What you should do: Reproduce the listing from the line containing "Já už tě chtěla v té vinárně." through the line containing "storage Dell.", inclusive. Swap "vinárně" for "hospodě", keep all other text unchanged, and leave out the pictures.

Extracted page text data:
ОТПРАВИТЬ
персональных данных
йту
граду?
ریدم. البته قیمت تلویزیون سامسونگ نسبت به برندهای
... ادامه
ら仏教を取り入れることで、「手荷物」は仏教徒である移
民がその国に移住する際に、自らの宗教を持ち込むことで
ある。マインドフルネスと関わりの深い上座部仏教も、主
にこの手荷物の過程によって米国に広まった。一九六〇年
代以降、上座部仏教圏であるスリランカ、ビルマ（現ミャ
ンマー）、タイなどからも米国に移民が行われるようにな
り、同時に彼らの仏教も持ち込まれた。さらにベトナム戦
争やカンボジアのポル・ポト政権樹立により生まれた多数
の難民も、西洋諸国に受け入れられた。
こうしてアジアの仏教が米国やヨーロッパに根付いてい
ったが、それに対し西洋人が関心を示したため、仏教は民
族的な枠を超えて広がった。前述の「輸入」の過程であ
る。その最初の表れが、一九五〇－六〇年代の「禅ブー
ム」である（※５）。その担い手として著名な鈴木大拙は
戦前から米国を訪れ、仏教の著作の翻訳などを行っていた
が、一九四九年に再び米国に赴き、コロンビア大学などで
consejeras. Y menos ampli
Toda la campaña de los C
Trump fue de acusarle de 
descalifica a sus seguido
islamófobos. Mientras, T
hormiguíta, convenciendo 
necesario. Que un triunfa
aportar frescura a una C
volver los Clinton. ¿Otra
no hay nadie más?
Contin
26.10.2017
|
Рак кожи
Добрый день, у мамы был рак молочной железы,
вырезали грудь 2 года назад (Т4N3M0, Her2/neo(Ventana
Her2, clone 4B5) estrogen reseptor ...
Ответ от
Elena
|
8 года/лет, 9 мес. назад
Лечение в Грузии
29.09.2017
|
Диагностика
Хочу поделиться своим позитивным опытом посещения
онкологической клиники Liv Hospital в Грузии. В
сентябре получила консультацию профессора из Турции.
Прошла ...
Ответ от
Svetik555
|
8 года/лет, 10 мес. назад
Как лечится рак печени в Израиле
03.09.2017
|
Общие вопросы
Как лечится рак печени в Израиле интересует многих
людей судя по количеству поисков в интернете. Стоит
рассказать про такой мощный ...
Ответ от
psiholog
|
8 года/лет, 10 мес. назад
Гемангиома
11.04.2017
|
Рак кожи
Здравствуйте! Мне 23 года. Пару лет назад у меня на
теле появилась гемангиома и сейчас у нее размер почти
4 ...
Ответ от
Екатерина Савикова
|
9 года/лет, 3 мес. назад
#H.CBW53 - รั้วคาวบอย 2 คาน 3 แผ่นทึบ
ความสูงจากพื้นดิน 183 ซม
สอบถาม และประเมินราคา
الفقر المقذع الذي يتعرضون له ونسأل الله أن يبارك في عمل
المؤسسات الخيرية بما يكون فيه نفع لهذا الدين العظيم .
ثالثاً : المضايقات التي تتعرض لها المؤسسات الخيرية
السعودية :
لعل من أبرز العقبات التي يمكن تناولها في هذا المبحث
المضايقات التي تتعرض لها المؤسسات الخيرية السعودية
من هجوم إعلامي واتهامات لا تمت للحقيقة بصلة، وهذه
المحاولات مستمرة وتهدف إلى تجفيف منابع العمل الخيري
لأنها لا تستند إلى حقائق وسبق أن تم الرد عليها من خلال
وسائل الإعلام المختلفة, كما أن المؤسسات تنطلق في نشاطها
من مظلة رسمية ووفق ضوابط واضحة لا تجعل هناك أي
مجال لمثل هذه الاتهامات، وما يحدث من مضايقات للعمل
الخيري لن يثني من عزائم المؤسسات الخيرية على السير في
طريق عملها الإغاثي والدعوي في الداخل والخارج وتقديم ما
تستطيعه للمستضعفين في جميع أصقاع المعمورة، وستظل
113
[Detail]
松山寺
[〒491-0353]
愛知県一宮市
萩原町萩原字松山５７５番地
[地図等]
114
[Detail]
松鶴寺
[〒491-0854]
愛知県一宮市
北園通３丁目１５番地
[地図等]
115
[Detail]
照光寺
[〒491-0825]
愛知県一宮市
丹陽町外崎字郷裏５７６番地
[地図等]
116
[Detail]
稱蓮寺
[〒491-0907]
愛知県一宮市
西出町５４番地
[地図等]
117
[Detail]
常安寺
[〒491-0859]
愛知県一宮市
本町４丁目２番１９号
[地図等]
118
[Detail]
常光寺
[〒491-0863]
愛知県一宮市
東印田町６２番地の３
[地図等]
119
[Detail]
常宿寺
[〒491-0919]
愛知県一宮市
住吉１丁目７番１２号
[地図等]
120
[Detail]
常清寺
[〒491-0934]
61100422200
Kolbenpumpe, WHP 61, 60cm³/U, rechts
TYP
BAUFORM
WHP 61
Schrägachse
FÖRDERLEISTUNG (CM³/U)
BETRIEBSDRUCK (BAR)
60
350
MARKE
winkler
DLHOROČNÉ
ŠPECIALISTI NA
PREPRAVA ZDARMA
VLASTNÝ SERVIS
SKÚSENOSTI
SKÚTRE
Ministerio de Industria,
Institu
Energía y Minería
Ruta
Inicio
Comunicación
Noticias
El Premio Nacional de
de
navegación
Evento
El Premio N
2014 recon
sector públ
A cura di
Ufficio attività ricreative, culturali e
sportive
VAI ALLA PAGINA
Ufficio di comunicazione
--
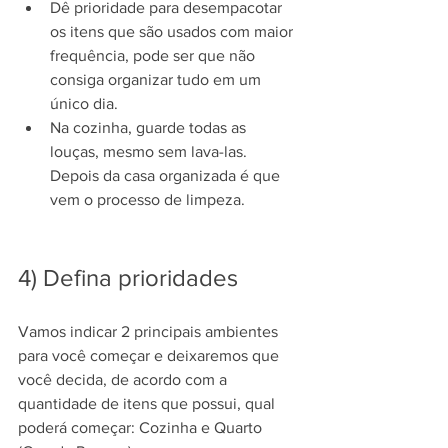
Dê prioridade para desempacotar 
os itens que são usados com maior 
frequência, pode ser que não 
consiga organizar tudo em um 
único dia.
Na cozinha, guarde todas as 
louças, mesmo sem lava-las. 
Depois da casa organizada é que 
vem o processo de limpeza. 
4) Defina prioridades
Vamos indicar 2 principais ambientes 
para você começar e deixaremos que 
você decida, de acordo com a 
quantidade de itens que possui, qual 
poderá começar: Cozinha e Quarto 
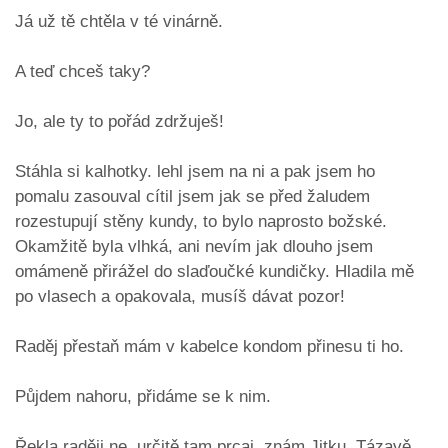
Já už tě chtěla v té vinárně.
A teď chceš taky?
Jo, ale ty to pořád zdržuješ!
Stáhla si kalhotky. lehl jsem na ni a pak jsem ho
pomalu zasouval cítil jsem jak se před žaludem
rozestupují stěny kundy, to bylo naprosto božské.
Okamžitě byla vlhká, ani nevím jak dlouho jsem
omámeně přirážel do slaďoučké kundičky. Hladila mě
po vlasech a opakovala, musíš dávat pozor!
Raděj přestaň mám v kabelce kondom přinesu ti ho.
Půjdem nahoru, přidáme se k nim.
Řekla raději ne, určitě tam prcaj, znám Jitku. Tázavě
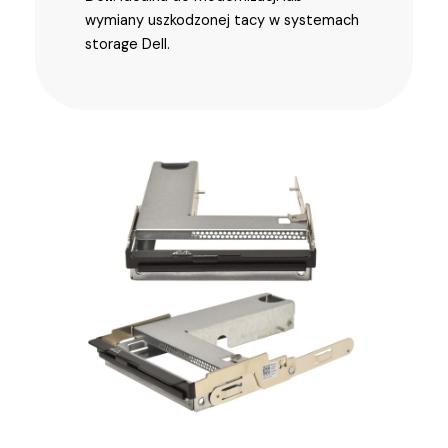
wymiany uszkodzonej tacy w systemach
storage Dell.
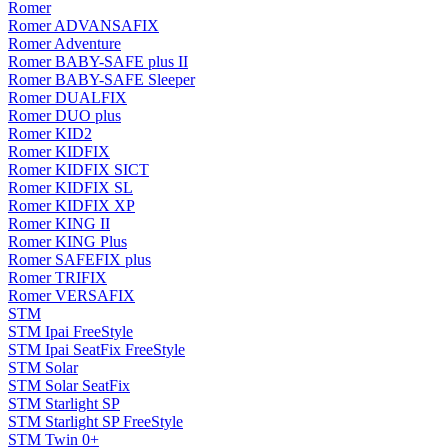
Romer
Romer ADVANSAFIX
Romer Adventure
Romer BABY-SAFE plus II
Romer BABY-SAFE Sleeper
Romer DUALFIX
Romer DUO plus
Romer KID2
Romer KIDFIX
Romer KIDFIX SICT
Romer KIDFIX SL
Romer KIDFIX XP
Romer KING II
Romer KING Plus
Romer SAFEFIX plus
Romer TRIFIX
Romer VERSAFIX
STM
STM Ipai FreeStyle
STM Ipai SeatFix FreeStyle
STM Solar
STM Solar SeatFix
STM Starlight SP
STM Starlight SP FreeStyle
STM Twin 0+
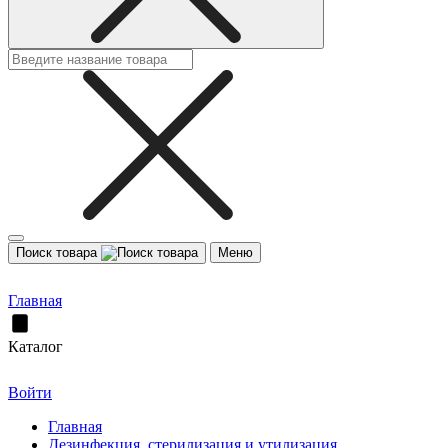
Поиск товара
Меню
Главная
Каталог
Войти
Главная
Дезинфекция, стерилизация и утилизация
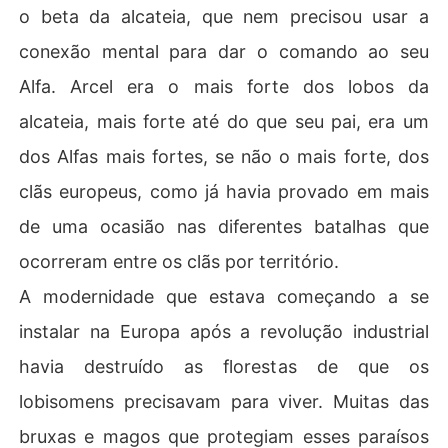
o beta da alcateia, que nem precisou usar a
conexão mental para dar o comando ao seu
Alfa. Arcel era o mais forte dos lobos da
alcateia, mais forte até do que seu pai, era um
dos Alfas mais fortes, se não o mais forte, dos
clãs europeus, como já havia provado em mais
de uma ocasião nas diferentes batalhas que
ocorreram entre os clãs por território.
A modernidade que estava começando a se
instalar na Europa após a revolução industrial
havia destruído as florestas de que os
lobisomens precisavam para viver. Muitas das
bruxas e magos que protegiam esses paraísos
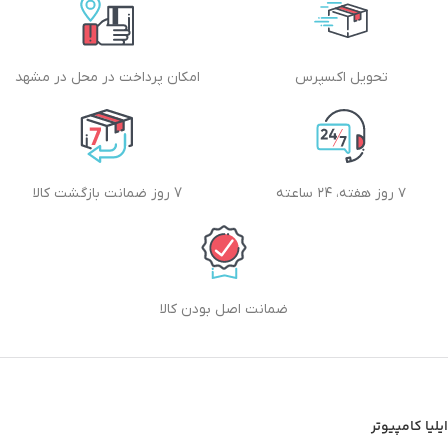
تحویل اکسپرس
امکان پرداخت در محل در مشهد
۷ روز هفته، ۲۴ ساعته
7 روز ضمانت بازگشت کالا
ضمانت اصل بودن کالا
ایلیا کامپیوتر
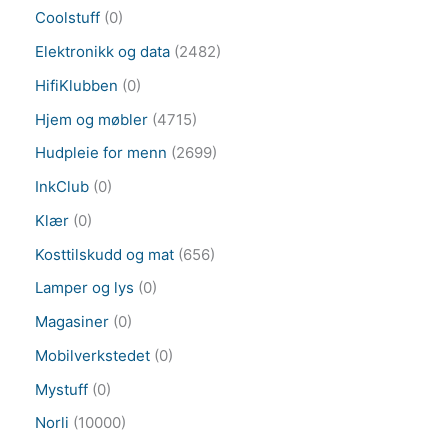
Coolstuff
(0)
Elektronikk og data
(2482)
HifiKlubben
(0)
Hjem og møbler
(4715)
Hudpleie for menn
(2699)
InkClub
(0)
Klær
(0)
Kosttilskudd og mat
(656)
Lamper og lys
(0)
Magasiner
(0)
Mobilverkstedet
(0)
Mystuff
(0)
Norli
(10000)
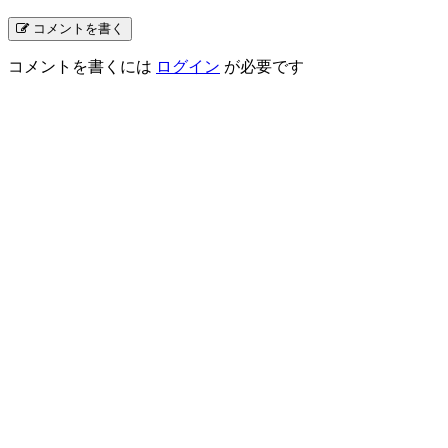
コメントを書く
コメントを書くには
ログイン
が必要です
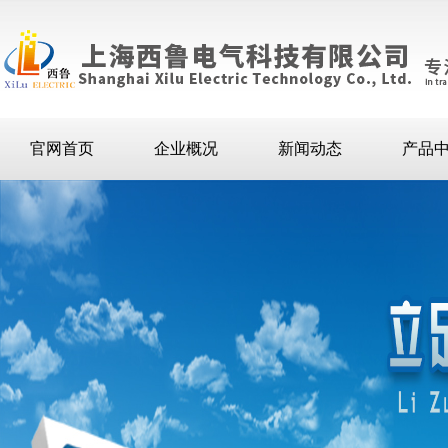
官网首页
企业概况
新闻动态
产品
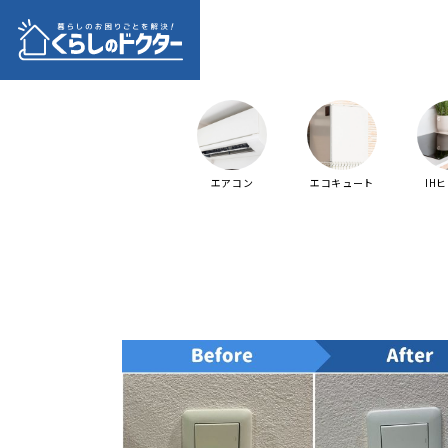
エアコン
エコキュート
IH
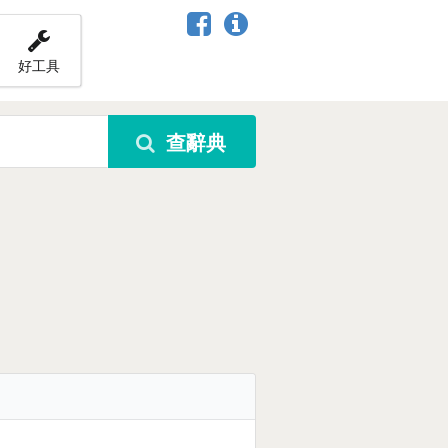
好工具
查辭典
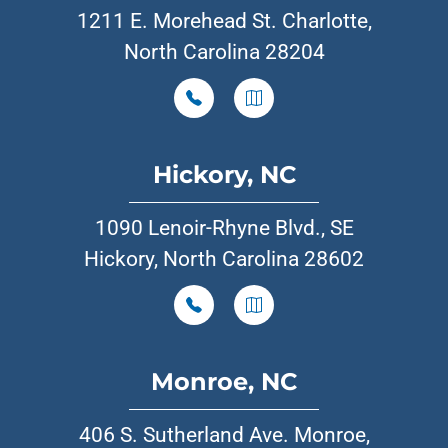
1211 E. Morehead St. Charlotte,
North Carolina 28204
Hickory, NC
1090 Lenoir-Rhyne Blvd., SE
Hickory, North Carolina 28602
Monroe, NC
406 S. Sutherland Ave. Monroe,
==
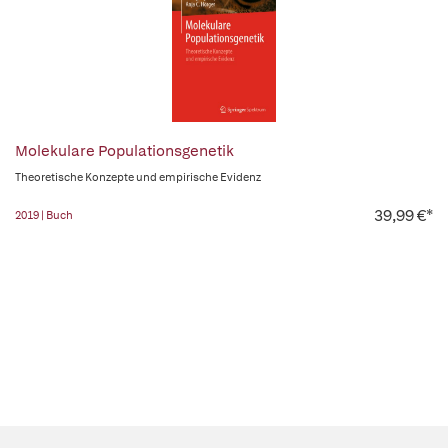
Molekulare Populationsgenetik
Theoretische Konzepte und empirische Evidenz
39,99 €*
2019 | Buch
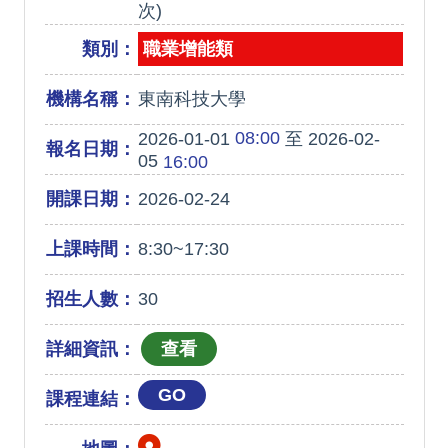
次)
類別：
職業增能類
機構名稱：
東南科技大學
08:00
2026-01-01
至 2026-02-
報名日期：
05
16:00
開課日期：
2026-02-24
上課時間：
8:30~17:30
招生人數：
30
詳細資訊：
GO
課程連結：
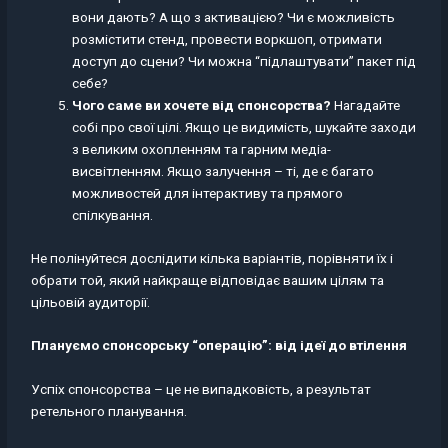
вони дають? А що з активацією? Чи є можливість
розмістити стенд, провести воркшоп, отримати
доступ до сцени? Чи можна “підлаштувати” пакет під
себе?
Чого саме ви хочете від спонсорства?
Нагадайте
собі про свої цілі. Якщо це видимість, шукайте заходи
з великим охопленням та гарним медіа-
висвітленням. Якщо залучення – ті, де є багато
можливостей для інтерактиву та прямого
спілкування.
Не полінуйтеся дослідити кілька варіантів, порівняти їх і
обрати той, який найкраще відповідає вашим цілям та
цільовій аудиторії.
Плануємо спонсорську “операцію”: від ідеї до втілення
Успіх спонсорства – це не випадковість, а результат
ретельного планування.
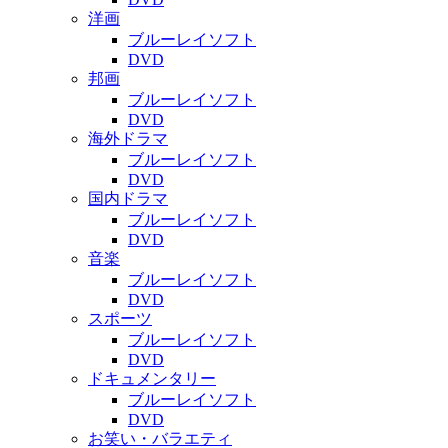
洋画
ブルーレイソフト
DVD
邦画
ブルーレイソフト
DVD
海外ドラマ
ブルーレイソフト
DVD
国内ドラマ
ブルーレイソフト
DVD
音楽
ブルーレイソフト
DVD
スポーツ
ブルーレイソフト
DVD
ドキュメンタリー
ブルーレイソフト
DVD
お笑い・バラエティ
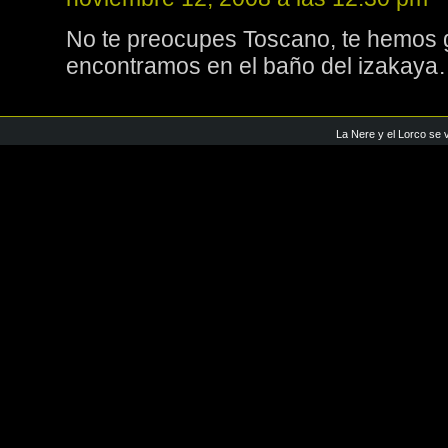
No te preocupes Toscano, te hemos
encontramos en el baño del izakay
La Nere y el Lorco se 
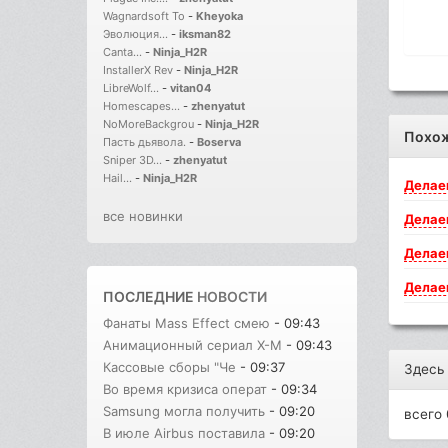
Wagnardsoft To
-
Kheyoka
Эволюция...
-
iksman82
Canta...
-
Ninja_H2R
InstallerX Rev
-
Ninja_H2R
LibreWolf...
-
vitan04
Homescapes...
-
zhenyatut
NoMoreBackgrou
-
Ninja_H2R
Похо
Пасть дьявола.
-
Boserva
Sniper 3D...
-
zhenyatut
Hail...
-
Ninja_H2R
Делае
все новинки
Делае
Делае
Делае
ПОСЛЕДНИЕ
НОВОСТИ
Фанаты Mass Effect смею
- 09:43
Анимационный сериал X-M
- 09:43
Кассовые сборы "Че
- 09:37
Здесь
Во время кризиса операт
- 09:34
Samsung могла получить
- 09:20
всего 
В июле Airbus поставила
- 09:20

Solution to the exercise:
Já už tě chtěla v té hospodě.
A teď chceš taky?
Jo, ale ty to pořád zdržuješ!
Stáhla si kalhotky. lehl jsem na ni a pak jsem ho
pomalu zasouval cítil jsem jak se před žaludem
rozestupují stěny kundy, to bylo naprosto božské.
Okamžitě byla vlhká, ani nevím jak dlouho jsem
omámeně přirážel do slaďoučké kundičky. Hladila mě
po vlasech a opakovala, musíš dávat pozor!
Raděj přestaň mám v kabelce kondom přinesu ti ho.
Půjdem nahoru, přidáme se k nim.
Řekla raději ne, určitě tam prcaj, znám Jitku. Tázavě
wymiany uszkodzonej tacy w systemach
storage Dell.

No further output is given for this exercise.